Map string and diacritical character mapping [DONE]

Hi,

How could we manage diacritics and map string on a specific field.
For example in a text field I would like to replace characters based on a specific mapping
ISO Latin1 decimal code ISO Latin 1 character ASCII map character Description
192 À a Capital A, grave accent
193 Á a Capital A, acute accent
194 Â a Capital A, circumflex accent
195 Ã a Capital A, tilde
196 Ä a Capital A, dieresis or umlaut mark
197 Å a Capital A, ring
198 Æ a Capital AE diphthong
199 Ç c Capital C, cedilla
200 È e Capital E, grave accent
201 É e Capital E, acute accent
202 Ê e Capital E, circumflex accent
203 Ë e Capital E, dieresis or umlaut mark
204 Ì i Capital I, grave accent
205 Í i Capital I, acute accent

A table of classical diacritical character mapping can be found here
https://docs.oracle.com/cd/E29584_01/webhelp/mdex_basicDev/src/rbdv_chars_mapping.html

Nested replace() is quite hard to manage if we have files with many different languages
We may need to replace one character with several, i.e. œuf => oeuf

Regards

At this point I can only think of splitting all the words using the “Split fixed width text” transformation into 15-20 (to accommodate for the longest word) single-character columns, then Lookup with a lookup table for every column (ugly, I know), then concatenate everything back.
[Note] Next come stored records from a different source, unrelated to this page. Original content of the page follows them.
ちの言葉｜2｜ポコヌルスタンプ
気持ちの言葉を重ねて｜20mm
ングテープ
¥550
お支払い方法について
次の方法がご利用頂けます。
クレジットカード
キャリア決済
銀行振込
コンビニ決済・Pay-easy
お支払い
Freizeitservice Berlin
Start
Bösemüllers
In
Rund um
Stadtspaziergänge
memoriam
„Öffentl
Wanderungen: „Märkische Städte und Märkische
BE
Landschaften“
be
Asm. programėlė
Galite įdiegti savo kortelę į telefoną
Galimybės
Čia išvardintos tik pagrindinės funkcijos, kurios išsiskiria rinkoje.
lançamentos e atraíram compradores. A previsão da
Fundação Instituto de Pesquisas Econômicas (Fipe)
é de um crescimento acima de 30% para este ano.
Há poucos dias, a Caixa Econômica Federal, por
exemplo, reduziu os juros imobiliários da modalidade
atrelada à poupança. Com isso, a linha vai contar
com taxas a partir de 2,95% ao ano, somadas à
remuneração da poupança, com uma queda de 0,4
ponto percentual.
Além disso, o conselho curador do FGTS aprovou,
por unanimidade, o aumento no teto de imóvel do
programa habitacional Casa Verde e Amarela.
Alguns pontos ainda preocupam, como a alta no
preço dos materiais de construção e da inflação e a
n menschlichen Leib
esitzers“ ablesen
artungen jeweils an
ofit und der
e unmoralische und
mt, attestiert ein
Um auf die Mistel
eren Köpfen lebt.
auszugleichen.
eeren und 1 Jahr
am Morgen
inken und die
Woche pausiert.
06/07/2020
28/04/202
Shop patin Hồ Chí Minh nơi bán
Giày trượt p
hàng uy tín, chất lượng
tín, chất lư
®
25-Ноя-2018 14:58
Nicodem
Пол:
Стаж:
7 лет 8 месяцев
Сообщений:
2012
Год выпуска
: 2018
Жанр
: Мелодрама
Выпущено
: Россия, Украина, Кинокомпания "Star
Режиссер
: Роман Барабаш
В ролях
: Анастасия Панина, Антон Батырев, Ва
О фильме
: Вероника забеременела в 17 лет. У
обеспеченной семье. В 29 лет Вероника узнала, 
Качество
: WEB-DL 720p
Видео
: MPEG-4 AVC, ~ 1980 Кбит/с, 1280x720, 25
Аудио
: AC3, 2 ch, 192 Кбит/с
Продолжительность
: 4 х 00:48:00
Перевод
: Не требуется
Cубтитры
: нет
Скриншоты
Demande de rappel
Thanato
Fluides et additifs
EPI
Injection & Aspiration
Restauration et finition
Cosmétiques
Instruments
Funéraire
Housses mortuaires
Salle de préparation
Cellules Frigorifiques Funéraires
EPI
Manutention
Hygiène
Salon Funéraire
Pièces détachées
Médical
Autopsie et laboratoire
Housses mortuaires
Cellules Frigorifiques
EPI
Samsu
Note taken on a special-purpose transformation for this.

With maybe the mapping sets stored in a repository like the connectors
Mapping 1: scandinavian
Mapping 2: Eastern europ
Mapping 3:…
This way all the projects would have the same mapping.
I didn’t see this feature in any data wrangling tool but it’s a must have in sentiment/survey analysis.

Regards

Now available in the 4.7 version.
A rare feature that makes the difference with competitors.

Thank you

Thank you, Christophe. Does the “Replace with lookup” action work as expected?

As usual, perfect…

Just cleaned an name list of 42000 employees in a few seconds.
attached a useful list for diacritic mapping
diacritic.dset (7.5 KB)

2 Likes

Very nice and useful dataset !
@dgudkov : I noticed that some programming languages have some sort of function that makes the “diacritic” characters into a normal one. Maybe that could be added in EasyMorph as well ?

Here is a project to inject the dataset into the shared memory repository and to get the list back.

Regards

diacritic shared mem.morph (9.3 KB)

1 Like

good idea, but we need to upgrade first to that version :).